If a legend exists concerning this mess it is one that's been actively hyped by a number of respectable people, no doubt with the best of intentions. Since hype is the dope of today, we might forgive a group halucination, at first. But I know that an email naming each artist and spilling the beans on Jean-Michel's perfect absence was forwarded to Lisa Denisson at the Gugenheim well in time to head off the howlers that are now everywhere in print. What hapened to those beans? And what do we actually have here? Fragment's of a lost Basquiat? Francesco Clemente's only graffiti? The birth of Graffiti itself? Why not the lost Amber Room of Catherine the Great? Certainly the truth will devalue this treasure.

For one thing, Basquiat never touched it. Though he was partially present when it 'happened' over one or two smashed soirées, he wouldn't have laid a finger on any wall in that period. By then he was making 'art' exclusively, and he drew furiously with colored pens on paper, on the floor, ignoring us all. Anything that looks like his letters (and nothing does) was written by Chris Parker, including Bug Out!, Wild Style!, Nesto! (after my pen-name 'S.Neto'), Oh Fab!, and plenty more. In fact 'Little Crispy' created 60 percent of this relic at least. Nobody in their right mind will take credit for the huge and hideous FRED, not even Fab 5. The DJ Johnny Dynel sprayed a giant chicken pox version of his name weeks later, and he's been unfairly blamed for the hideous table and lamp, the only 'piece' whose authorship is in doubt.

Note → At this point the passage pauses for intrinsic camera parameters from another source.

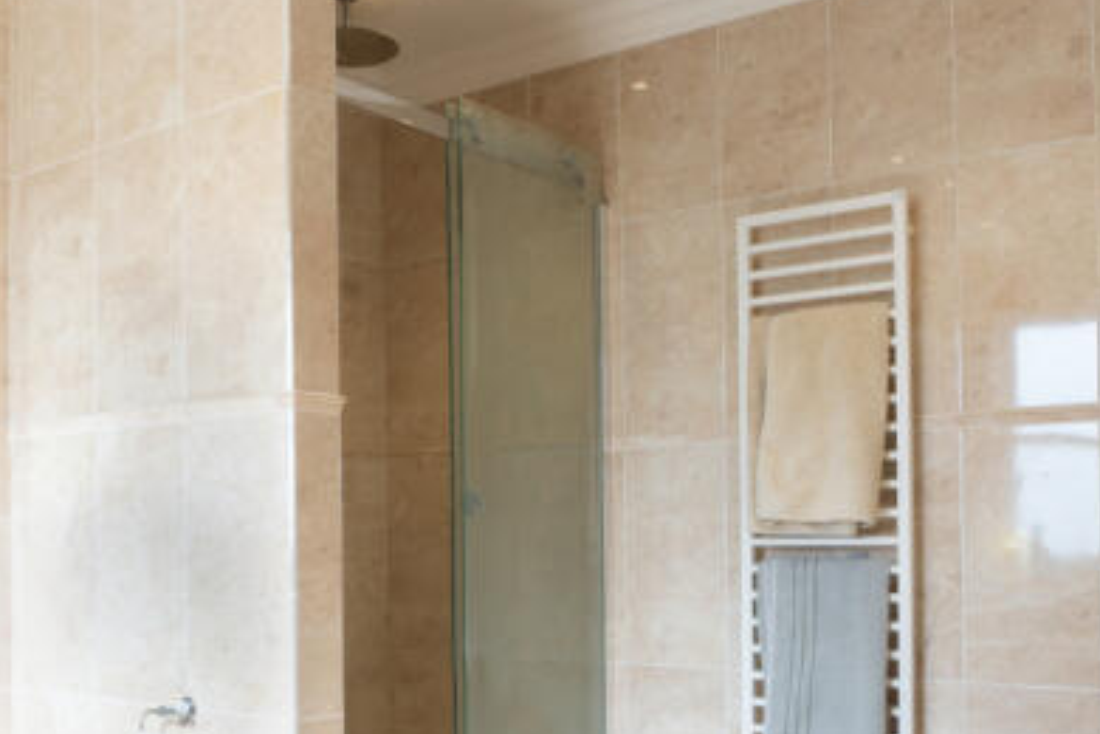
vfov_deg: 31.4
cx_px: 327
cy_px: 541
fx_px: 1283
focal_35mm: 42
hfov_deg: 45.4
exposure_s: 1/25
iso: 200
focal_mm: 16
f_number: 11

Even the tiny RAM was not writen by the great RamelZee but by myself, 'representing' a master whose hand was sorely missed that night. Yes, Fred Braithwaite dropped a bomb and a plane, literally and figuratively, on the whole thing because that's what he does, boost himself big time, and we loved him for it, then as now. The rest of us were just immitating our aquaintances and getting wrecked. The black spray attempt at true 'wild style' was an awful group 'toy', duly bombed over by Chris, who went on to counterfeit 'Fabulous 5' over Edit's birthday hat. The pencil scrawling of hearts with bullet holes is again mine and I would never admit to it, but I feel I have to defend Fred from the vile accusation that it is his. Francesco Clemente never breathed on this plaster as was reported in New York Magazine. In short, little history is here beyond a record of Edit's genius for attracting anyone who showed exuberance, and maybe the quality of the drugs we had that week (so, so, judging by the crappy art).

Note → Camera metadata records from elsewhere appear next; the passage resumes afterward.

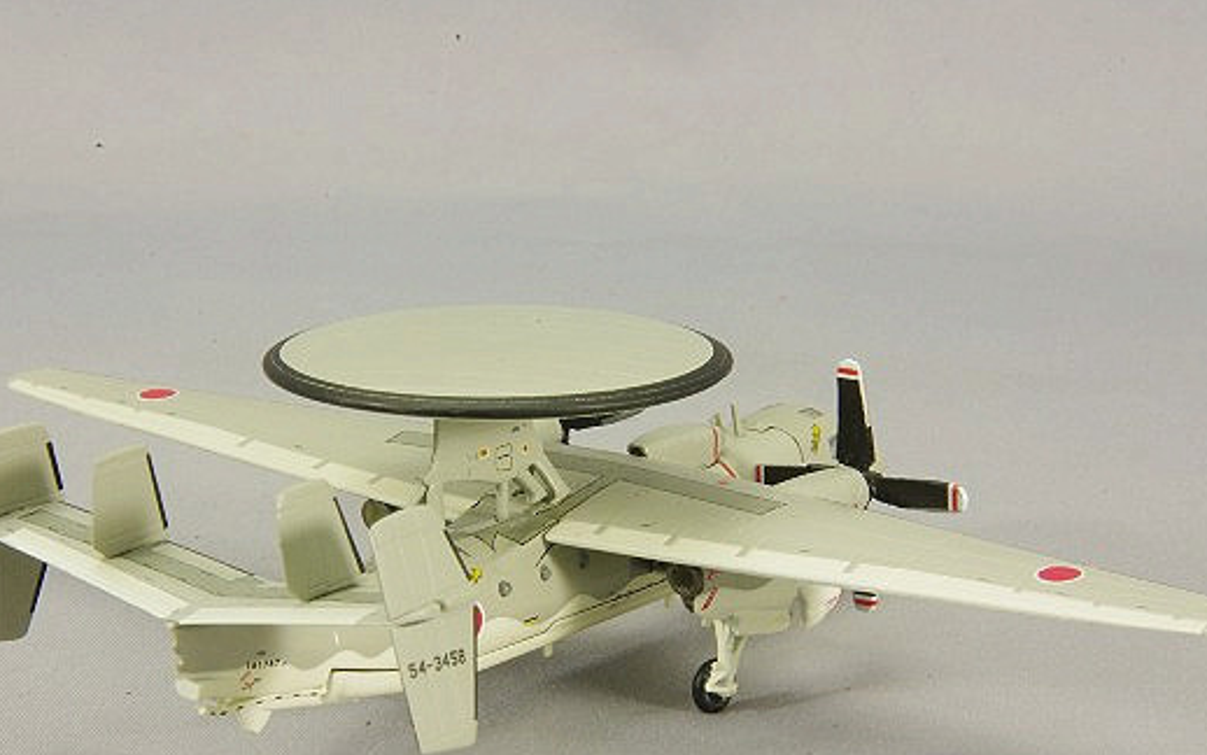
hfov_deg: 14.8
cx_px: 590
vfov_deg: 9.3
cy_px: 477
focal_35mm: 141
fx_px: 4639
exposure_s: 1/1.25
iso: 400
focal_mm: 75
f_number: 32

But will this storied 'artifiction' now stand in for actual grafitti history? Could this afterbirth in fact pass as a 'seminal oeuvre' and show up in a museum? Not if we intervene. Why bother? Why spoil such a happy jam for everyone? Because it is lame to say this wall was the birthplace of anything, much less 'all that remains of a great period'. Only an interested party would make such a claim, and only someone blinded by enthusiasm would endorse it. Certainly it will bring ridicule to any institution that shows it as such. The great 'writers' like SEEN, Dash, TAKI, Phase 2, Julio, Stay High, Zeph... had nothing to do with this and had in fact been writing for a decade by then, on trains, where grafitti happens, and not on art critic's walls. They'll have the artifacts worth showing. I realize that those 'sites' are not framed by a loft development so who would spend six figures on their rescue? Perhaps a museum with a reputation for historical integrity and impecable provenance? It would be alot cheaper than buying the 151 Wooster Street Mural. Meanwhile the exact value of this masterpiece will rely, as ever, on the authentication of experts, experts whose pronouncements take wing when they are unencumbered by facts. On the rare occasion when we can balast these flights of fancy, we should. It is a salutory excrcise, beside being a pure goof, to see our respected historians revealed as occasional clowns. On the other hand it's no joke to read Hal Meltzer baldly state that Basquiat's tags 'Wild Style!' Dead or Alive' and Bug Out!' were done in his classic hot pink...etc ". Jean never wrote anything like those words, not anywhere, ever, and I don't recall him using that color either. So who cares? And who benefits? Are the interested parties so hard to find? Once again. No mystery at all.